Desde el inicio de su evangelio, san Marcos ha hecho notar que Jesús, con sus “acciones de poder” (exorcismos y curaciones), ha desvelado, de manera casi natural, el misterio de su personalidad. Y por eso muchas personas lo han reconocido como “el Santo”, “el Hijo de Dios”, “el Mesías”. Sin embargo, siempre o casi siempre Jesús ha impuesto un silencio total a quienes proclamaban en voz alta su identidad de Mesías o de Hijo de Dios. Ahora, sin embargo, al llegar a la pasión, Jesús va a hacer todo lo contrario: Él mismo va a proclamar ante las autoridades judías y ante Pilato el secreto de su personalidad, de su profunda identidad.

Ante los sumos sacerdotes, los ancianos del pueblo y los escribas, Jesús se declara Mesías e Hijo de Dios, afirmando que lo verán “sentado a la derecha de Dios, viniendo sobre las nubes del cielo”. Esto le vale la acusación de blasfemo y provoca el que sea declarado reo de muerte; a continuación, empiezan a escupirle, le cubren el rostro con un velo y lo abofetean.

Ante Pilato, Jesús se declara rey de los judíos. Esta respuesta no es tan clara como la que dio ante los sumos sacerdotes y los escribas, porque es difícil saber en qué sentido Jesús es “rey de los judíos”, ya que no tiene armas, ni ejército, ni predica la rebelión contra el emperador. Sin embargo, Pilato la toma suficientemente en serio como para azotarlo, coronarlo de espinas y ponerla como título de la condena sobre la cruz: INRI, “Jesús Nazareno, Rey de los Judíos”.

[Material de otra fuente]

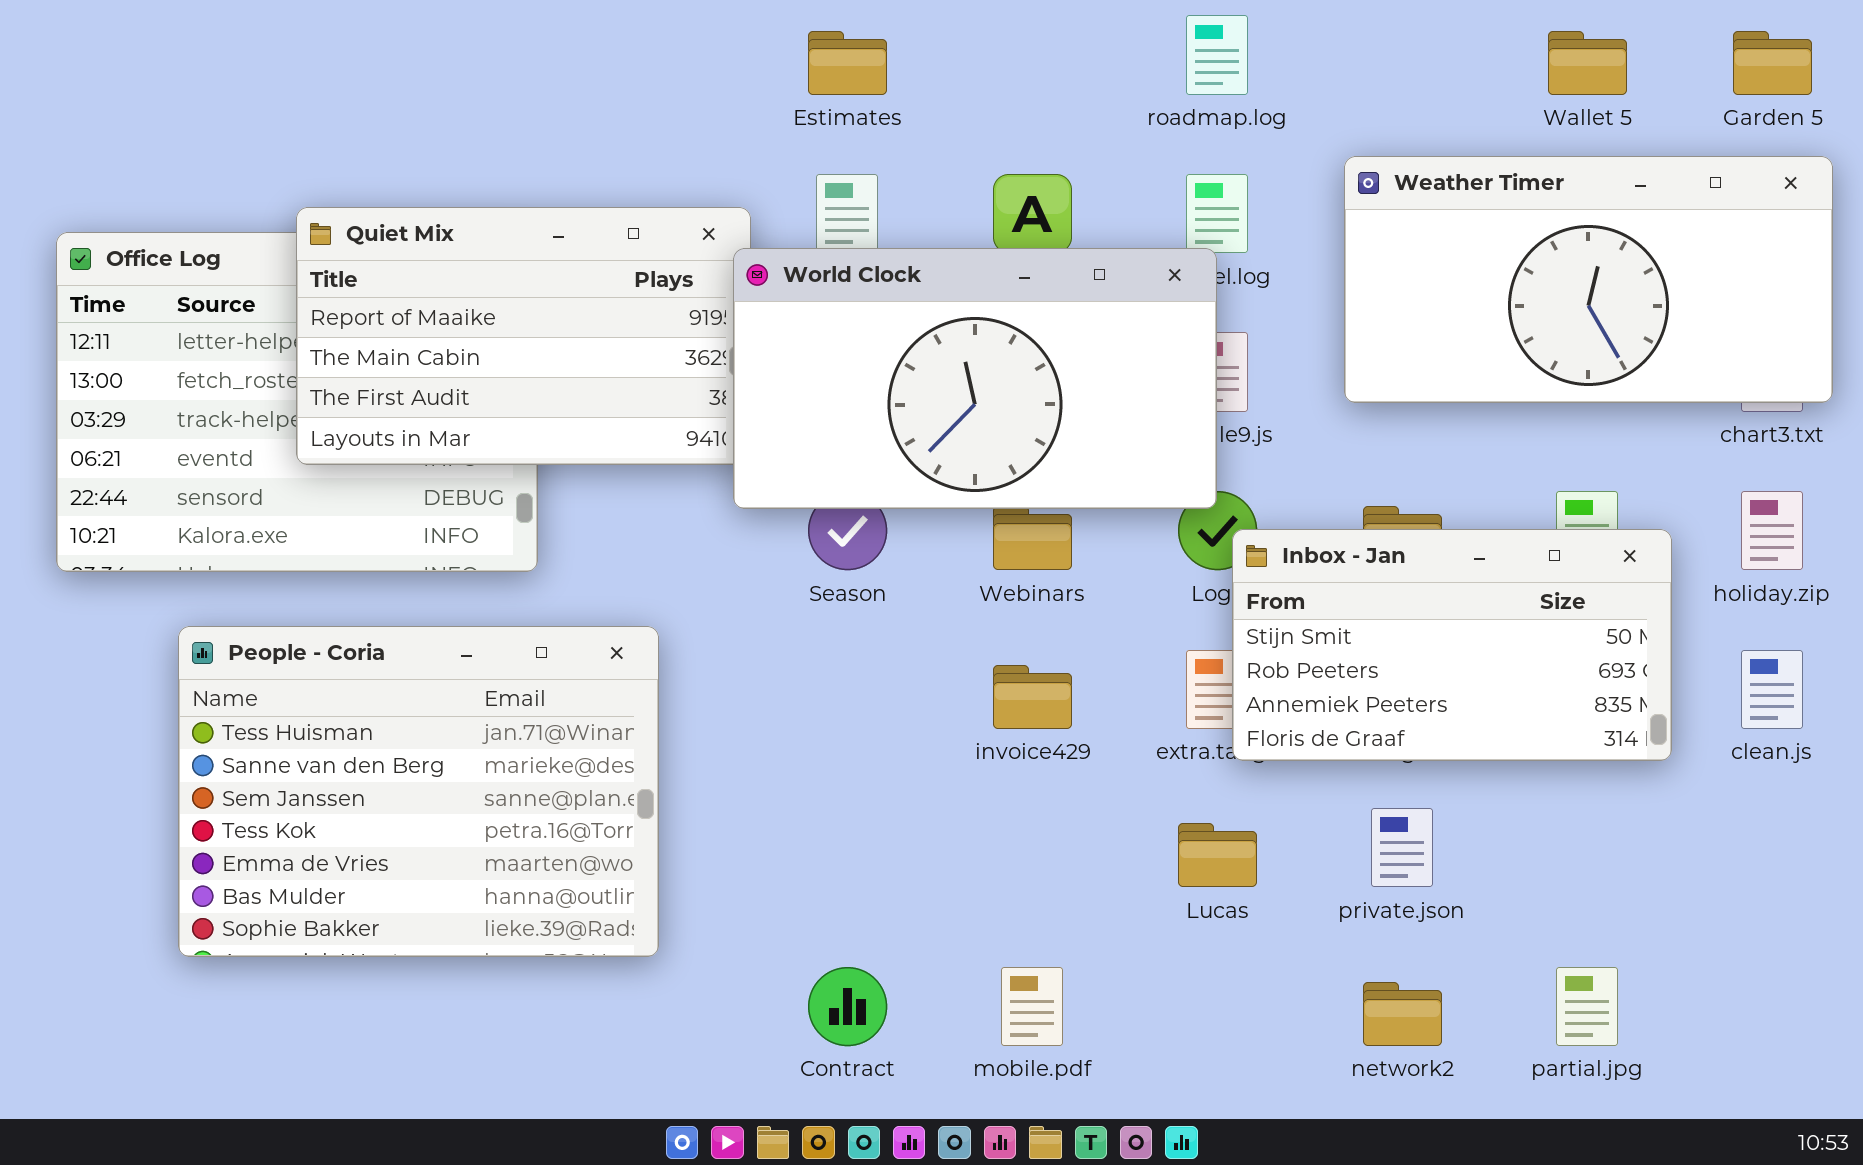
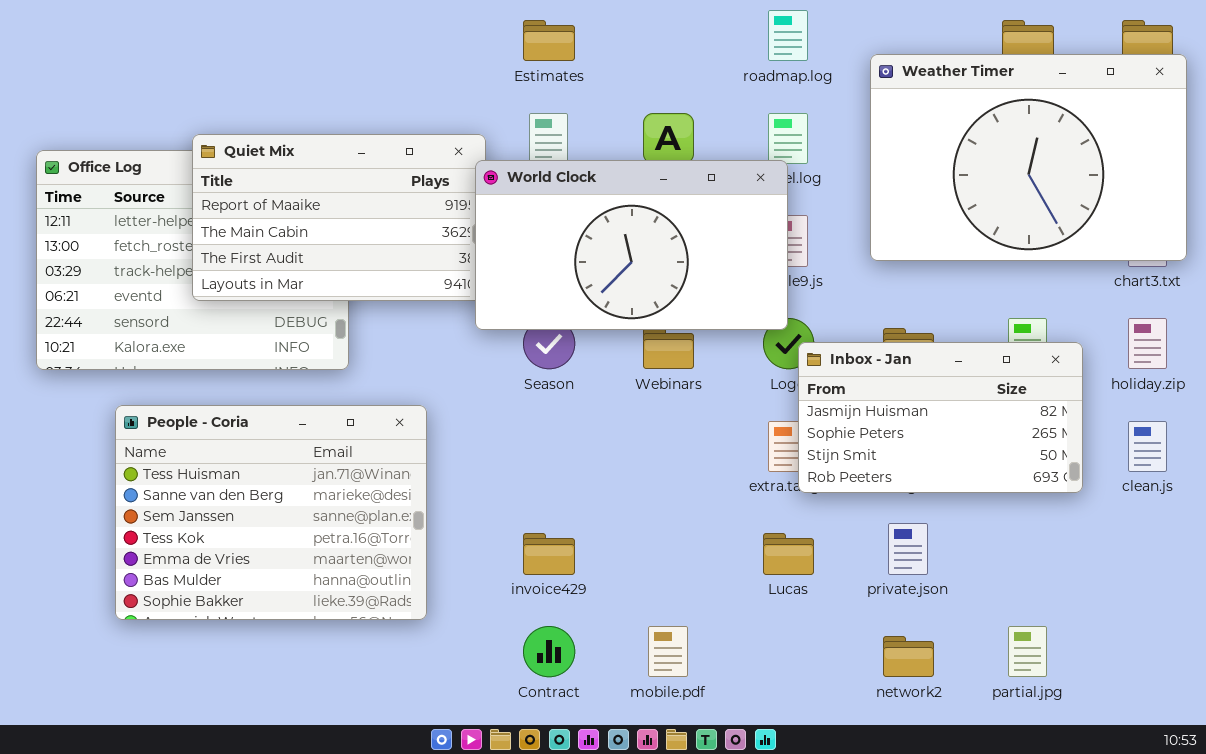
Weather Timer: [1344,156,1833,403] -> [870,54,1187,261], resized
Inbox - Jan: [1232,529,1672,761] -> [798,342,1083,493], scrolled up 2 rows
invoice429: [993,665,1072,729] -> [523,533,575,575], moved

Y una vez que Jesús es clavado y levantado en la cruz se produce el juicio de este mundo, que va a depender de la actitud que cada cual tome ante el Crucificado. Los sumos sacerdotes no pueden reconocer el poder de Dios en alguien que está clavado en una cruz; por lo tanto, Jesús no puede ser el enviado de Dios, el Mesías salvador. Y lo dicen claramente: “Que baje ahora de la cruz para que veamos y creamos”. Es decir, si ha venido a librarnos del dolor, que se libre Él mismo del dolor y creeremos en Él; pero difícilmente nos podrá librar del mal a nosotros, ni no se puede libar Él mismo. El razonamiento es impecable desde un punto de vista puramente humano; lo que ocurre es que el punto de vista de Jesús no es humano sino divino, y Dios no coincide con nosotros en Su peculiar manera de vivir la historia y de estar en el mundo. Porque la manera de estar de Dios en la historia humana es la Cruz. ¿Dónde estaba Dios en Auschwitz?, se preguntan ampulosamente algunos; la respuesta es: en aquellos que eran asesinados en las cámaras de gas.

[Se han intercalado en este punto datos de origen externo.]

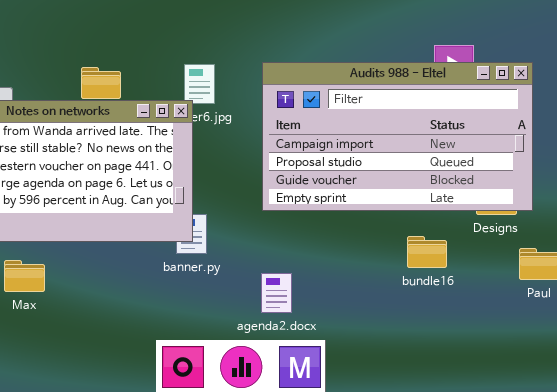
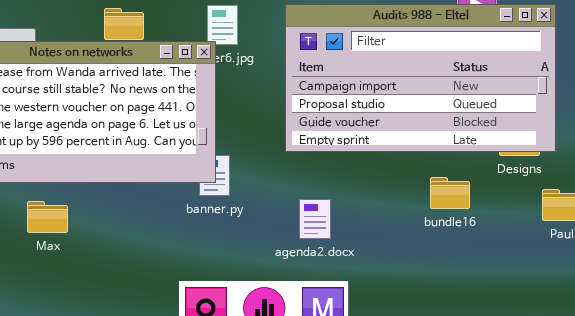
agenda2.docx: [261,273,292,313] -> [299,199,331,239], moved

Sin embargo, hubo un hombre, por lo menos uno, un pagano, el centurión romano que había sido encargado por Pilato de dirigir la ejecución de Jesús, que viendo cómo moría Jesús, dijo en voz alta: “Verdaderamente este hombre era Hijo de Dios”. Algo vería el centurión, en la manera de sufrir y morir de Jesús, que le impulsó a decir estas palabras, a creer en Él.

El desafío, queridos hermanos, no es “librarse de la cruz”, sino vivir la cruz con “aquella admirable paciencia con que el más bello de los hijos de los hombres ofreció su rostro, lleno de hermosura, a los salivazos de los malvados; sus ojos, cuya mirada gobierna el universo, al velo con que se los taparon los inicuos; su espalda a los azotes, su cabeza, venerada por los principados y potestades, a la crueldad de las espinas; toda su persona a los oprobios e injurias; aquella admirable paciencia, finalmente, con que soportó la cruz, los clavos, la lanzada, la hiel y el vinagre, todo ello con dulzura, con mansedumbre, con serenidad”, como escribe el beato Elredo. El verdadero desafío es asumir la cruz que nos toca a cada uno con esta confianza infinita en el amor de Dios.